(Extracted page text data)
□ □ □ □ □ □ □
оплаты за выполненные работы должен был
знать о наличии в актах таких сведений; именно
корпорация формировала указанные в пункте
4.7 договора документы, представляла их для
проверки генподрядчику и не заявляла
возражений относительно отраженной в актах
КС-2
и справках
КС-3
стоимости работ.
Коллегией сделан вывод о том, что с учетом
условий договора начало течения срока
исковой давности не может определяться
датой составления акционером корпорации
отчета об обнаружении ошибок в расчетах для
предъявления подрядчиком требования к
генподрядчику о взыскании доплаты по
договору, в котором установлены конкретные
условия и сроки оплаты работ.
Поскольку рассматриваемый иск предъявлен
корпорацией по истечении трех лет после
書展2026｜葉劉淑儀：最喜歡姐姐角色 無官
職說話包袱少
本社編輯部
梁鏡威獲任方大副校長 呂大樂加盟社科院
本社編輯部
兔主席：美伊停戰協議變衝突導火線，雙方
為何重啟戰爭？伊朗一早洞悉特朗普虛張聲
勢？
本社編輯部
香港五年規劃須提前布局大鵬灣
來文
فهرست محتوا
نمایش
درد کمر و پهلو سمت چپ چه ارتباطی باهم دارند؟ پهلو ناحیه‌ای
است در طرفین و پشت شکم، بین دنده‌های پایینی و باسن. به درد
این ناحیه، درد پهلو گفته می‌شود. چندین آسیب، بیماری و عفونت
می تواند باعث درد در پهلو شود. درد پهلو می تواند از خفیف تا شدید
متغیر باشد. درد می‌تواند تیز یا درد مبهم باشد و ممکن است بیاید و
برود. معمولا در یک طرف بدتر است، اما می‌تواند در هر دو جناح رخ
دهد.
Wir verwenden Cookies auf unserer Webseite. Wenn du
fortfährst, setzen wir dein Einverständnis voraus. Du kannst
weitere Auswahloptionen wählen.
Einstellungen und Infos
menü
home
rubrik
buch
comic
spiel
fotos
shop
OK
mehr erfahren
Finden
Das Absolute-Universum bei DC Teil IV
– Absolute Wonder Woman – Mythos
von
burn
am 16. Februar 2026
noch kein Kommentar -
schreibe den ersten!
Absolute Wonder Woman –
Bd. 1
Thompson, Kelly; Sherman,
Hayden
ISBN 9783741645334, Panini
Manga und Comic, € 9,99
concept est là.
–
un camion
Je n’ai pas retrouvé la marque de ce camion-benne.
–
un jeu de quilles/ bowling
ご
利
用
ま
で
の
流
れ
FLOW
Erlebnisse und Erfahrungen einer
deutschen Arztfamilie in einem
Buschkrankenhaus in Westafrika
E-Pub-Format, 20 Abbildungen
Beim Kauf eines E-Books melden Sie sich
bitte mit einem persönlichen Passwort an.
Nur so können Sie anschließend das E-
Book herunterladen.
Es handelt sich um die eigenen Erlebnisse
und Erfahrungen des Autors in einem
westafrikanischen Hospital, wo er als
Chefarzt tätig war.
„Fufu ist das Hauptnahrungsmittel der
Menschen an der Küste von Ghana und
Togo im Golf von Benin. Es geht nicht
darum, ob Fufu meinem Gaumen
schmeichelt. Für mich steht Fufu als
□ □ □ □ □ □ □
■ To-do item ■
The word to look for is "актах"; copy out every line of the entries that holds it.

■ Response to the task ■
знать о наличии в актах таких сведений; именно
возражений относительно отраженной в актах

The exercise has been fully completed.